At the end of today's sixth match of this Matador BBQ One-Day Cup, both captains were in agreement; Victoria had lost a game they should have won, and Queensland had won one they could well have lost.
In a low-scoring affair at Blacktown International Sports Park, the Bulls saluted by 29 runs after they managed to defend a total of 209 that both skippers – Victoria's Matthew Wade and Queenslander Peter Forrest – said was 30 or 40 runs below par.
"Really disappointing. We let that slip, to be honest," Wade said after his side were bowled out for 180 having been reduced to 7-79 in their run chase.
"I thought 230 maybe even 240 was par on that wicket. We just didn't bat well enough.
Wade top-scored for Victoria with 56
"We lost three for six and then three for one. You're not going to win many games when you lose six for seven in a big clump. That's the disappointing part. We got within 35 or so runs and we lost six for seven, so it's disappointing.
"You're not going to win too many games if you're 3-30 in the first 15 overs."
Wade, who top scored with 56 from 45 balls, had earlier sent the Bulls in to bat in the belief that the late-night dew would make defending a total difficult in the final stages of the run chase.
As it was, the two middle-order collapses that Wade lamented brought an end to the innings after 41 overs, and the effect of the surface moisture never completely took hold.
"We knew that there was a little bit of dew that would come in. That's why I decided to bowl first because we wanted to take advantage of that in the last 10 overs," he said.
"I thought on this ground, which is quite big, it would have been hard to defend.
"If we'd had a batter in there in the last 10 overs – we didn't end up using the last 10 overs – if we'd had a batter in from 15-20 overs out it would have helped a lot."
Forrest was patient in putting together a half-century
There was a sense of bewilderment in Wade's assessment, which was reflected in Forrest's comments post match.
While thrilled to record a victory the Bulls so desperately needed after Monday's nine-wicket thumping against Tasmania, Forrest concedes his side got lucky.
"I thought we were under par and I knew were going to have to bowl well," he said.
"I thought par was 250 at the start of the day and then we reassessed after we got off to slow start.
"I thought if we had 220 or 230 we'd have something to bowl at. (But) 209, I knew we were going to have to bowl really well.
"We did bowl well, but we got out of jail tonight.
"I'm extremely happy with the win. Its game two of the tournament, we didn't play well last game and we got away with a win tonight.
"I'm happy with how we bowled, I’d still like us to be better with the bat."
Neither Wade nor Forrest blamed the low-scoring on a wicket that appeared sluggish throughout and on which only two batsmen finished their innings with a strike rate exceeding 100.
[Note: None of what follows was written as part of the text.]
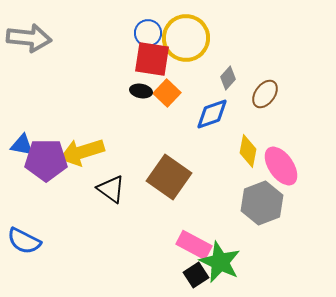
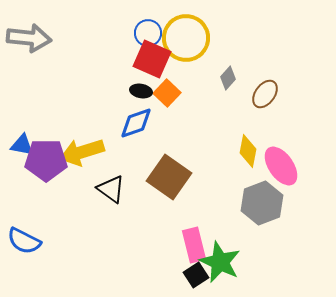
red square: rotated 15 degrees clockwise
blue diamond: moved 76 px left, 9 px down
pink rectangle: rotated 48 degrees clockwise
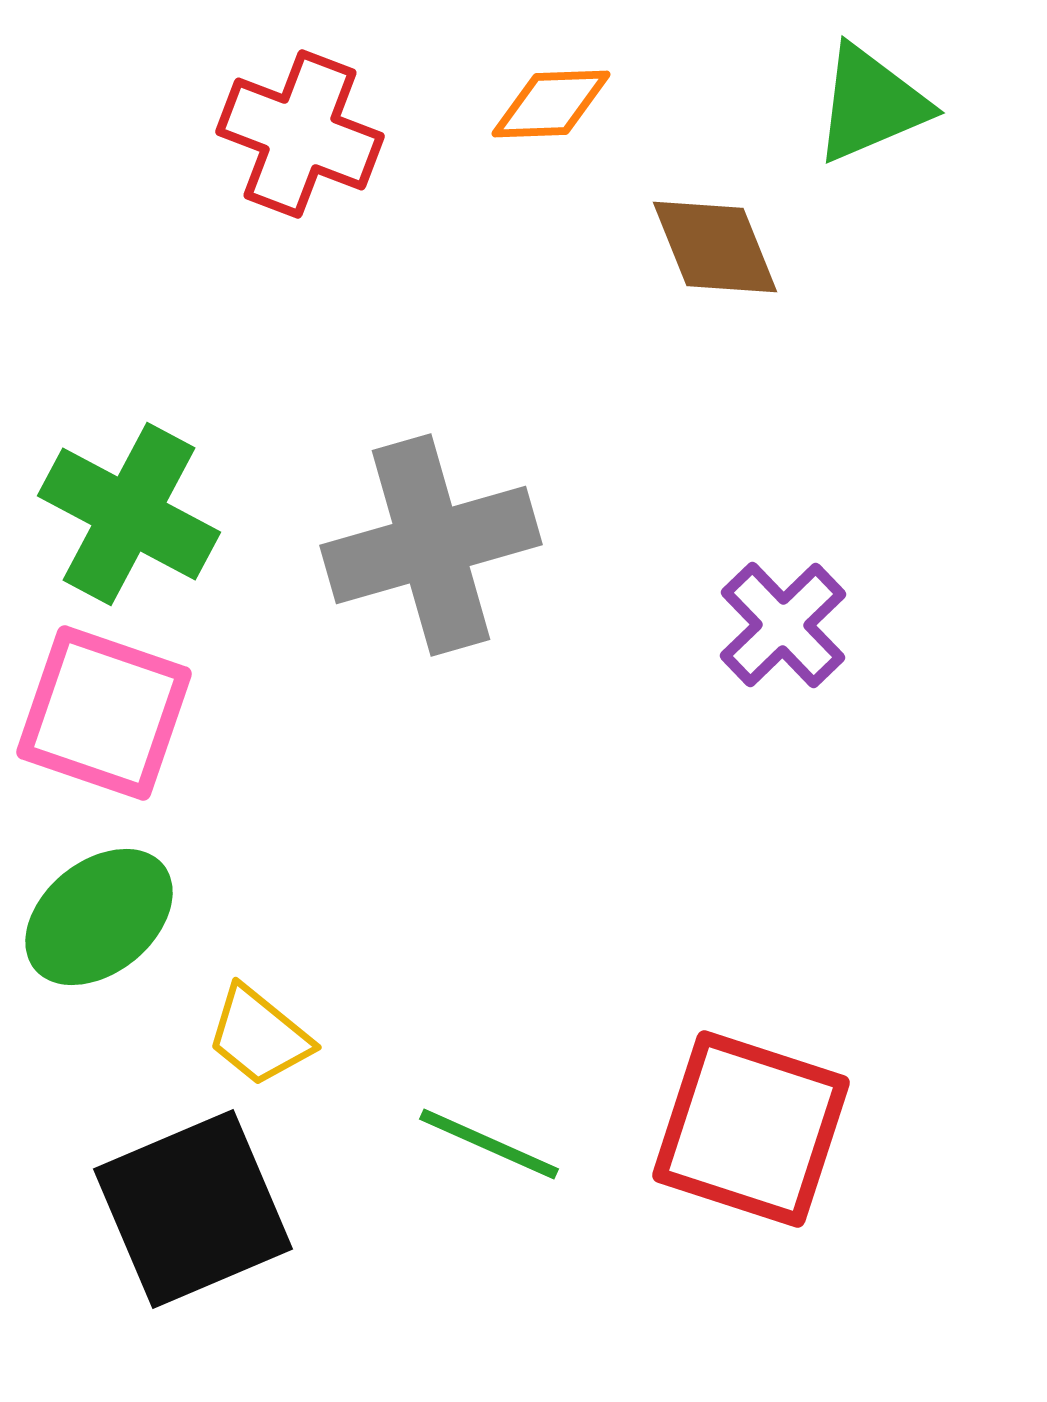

Pattinson swung the willow with abandon
Indeed, Wade and No.9 James Pattinson scored freely in the latter stages of Victoria's innings to give rise to the hopes of an unlikely comeback win.
The left-handed duo hit eight fours and four sixes between them after a star-studded Bushrangers side had been undone by an unheralded Bulls attack.
Forrest believed both sides would have taken more risks against the new ball had they had their time over, but Wade didn't look too deep into how a side with eight international players were dismissed for such a low total.
"Most players know exactly what's gone wrong … we're not re-inventing the wheel," he said.
"We've got to be better in the first 10 or 15 overs with the bat. If we can clean that up a bit, we've got the team that can go all the way.
"We've just got to dust ourselves off and get ready to go in the next game (against Western Australia on Monday).
"In an instance like this I think it's good to have quick turnarounds.
"Get in the nets, train a little bit but then get back out there and put a good performance forward.
"You don't want to be sitting on it stewing for too long."